*** Opening of Data to process ***
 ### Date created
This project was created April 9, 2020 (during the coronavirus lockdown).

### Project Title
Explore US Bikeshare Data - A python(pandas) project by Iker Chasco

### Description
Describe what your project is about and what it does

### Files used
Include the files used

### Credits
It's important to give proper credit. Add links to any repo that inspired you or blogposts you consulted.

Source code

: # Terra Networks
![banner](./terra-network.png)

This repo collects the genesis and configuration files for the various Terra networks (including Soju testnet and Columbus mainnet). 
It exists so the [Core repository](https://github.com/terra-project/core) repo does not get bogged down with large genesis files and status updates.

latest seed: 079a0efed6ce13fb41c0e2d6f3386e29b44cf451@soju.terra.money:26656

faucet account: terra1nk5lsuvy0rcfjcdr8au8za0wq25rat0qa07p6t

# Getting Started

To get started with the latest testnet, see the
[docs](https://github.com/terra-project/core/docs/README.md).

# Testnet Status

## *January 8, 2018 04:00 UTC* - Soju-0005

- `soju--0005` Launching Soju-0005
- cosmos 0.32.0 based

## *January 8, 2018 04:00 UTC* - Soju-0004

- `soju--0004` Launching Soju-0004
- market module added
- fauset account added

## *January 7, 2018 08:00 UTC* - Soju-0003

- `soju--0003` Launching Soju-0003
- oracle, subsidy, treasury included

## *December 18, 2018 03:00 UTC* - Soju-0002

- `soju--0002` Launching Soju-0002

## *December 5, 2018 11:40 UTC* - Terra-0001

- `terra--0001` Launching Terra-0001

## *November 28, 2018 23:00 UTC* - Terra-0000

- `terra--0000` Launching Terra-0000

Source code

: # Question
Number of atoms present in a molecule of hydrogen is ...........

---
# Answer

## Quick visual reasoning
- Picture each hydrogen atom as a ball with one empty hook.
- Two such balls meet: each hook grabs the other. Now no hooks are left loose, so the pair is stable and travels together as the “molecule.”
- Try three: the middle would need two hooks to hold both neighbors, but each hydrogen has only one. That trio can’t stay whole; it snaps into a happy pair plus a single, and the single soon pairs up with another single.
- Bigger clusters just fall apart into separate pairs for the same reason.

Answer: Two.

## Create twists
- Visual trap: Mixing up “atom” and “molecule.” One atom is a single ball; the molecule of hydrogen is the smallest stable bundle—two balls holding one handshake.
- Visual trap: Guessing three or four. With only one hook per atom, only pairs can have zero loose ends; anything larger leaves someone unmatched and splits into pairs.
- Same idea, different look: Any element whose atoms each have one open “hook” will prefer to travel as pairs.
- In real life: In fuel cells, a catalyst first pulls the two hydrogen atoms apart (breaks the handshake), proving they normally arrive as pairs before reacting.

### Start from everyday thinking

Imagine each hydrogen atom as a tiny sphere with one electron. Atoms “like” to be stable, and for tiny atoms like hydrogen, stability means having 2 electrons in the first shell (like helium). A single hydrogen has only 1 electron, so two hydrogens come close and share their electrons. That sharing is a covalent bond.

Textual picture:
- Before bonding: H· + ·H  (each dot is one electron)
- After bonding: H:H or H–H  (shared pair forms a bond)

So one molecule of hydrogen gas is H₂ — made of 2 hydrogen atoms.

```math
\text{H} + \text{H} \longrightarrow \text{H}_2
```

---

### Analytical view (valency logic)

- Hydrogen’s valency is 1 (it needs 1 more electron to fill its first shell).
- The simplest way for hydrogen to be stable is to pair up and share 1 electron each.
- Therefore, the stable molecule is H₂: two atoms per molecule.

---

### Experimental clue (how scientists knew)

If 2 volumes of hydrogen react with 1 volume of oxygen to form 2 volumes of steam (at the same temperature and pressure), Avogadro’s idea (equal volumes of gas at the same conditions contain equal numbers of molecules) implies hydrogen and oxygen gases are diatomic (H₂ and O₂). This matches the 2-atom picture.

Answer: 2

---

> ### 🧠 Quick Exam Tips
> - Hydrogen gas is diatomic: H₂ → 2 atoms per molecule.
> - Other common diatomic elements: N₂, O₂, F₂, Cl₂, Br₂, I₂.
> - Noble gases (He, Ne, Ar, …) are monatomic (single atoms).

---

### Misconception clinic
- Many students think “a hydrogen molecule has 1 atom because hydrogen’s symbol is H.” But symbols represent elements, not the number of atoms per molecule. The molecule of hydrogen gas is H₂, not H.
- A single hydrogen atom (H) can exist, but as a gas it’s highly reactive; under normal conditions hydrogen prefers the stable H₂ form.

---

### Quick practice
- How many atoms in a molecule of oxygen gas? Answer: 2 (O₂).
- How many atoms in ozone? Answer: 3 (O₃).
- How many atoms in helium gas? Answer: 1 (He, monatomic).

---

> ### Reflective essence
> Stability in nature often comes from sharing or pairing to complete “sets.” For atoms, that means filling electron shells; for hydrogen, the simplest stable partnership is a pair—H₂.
*** Close of Data to process ***
Retype the portion of the data above that starts on the line with "## *December 5, 2018 11:40 UTC* - Terra-0001" and finishes on the line with "- The simplest", including both of those lines.

Completed task.
## *December 5, 2018 11:40 UTC* - Terra-0001

- `terra--0001` Launching Terra-0001

## *November 28, 2018 23:00 UTC* - Terra-0000

- `terra--0000` Launching Terra-0000

Source code

: # Question
Number of atoms present in a molecule of hydrogen is ...........

---
# Answer

## Quick visual reasoning
- Picture each hydrogen atom as a ball with one empty hook.
- Two such balls meet: each hook grabs the other. Now no hooks are left loose, so the pair is stable and travels together as the “molecule.”
- Try three: the middle would need two hooks to hold both neighbors, but each hydrogen has only one. That trio can’t stay whole; it snaps into a happy pair plus a single, and the single soon pairs up with another single.
- Bigger clusters just fall apart into separate pairs for the same reason.

Answer: Two.

## Create twists
- Visual trap: Mixing up “atom” and “molecule.” One atom is a single ball; the molecule of hydrogen is the smallest stable bundle—two balls holding one handshake.
- Visual trap: Guessing three or four. With only one hook per atom, only pairs can have zero loose ends; anything larger leaves someone unmatched and splits into pairs.
- Same idea, different look: Any element whose atoms each have one open “hook” will prefer to travel as pairs.
- In real life: In fuel cells, a catalyst first pulls the two hydrogen atoms apart (breaks the handshake), proving they normally arrive as pairs before reacting.

### Start from everyday thinking

Imagine each hydrogen atom as a tiny sphere with one electron. Atoms “like” to be stable, and for tiny atoms like hydrogen, stability means having 2 electrons in the first shell (like helium). A single hydrogen has only 1 electron, so two hydrogens come close and share their electrons. That sharing is a covalent bond.

Textual picture:
- Before bonding: H· + ·H  (each dot is one electron)
- After bonding: H:H or H–H  (shared pair forms a bond)

So one molecule of hydrogen gas is H₂ — made of 2 hydrogen atoms.

```math
\text{H} + \text{H} \longrightarrow \text{H}_2
```

---

### Analytical view (valency logic)

- Hydrogen’s valency is 1 (it needs 1 more electron to fill its first shell).
- The simplest way for hydrogen to be stable is to pair up and share 1 electron each.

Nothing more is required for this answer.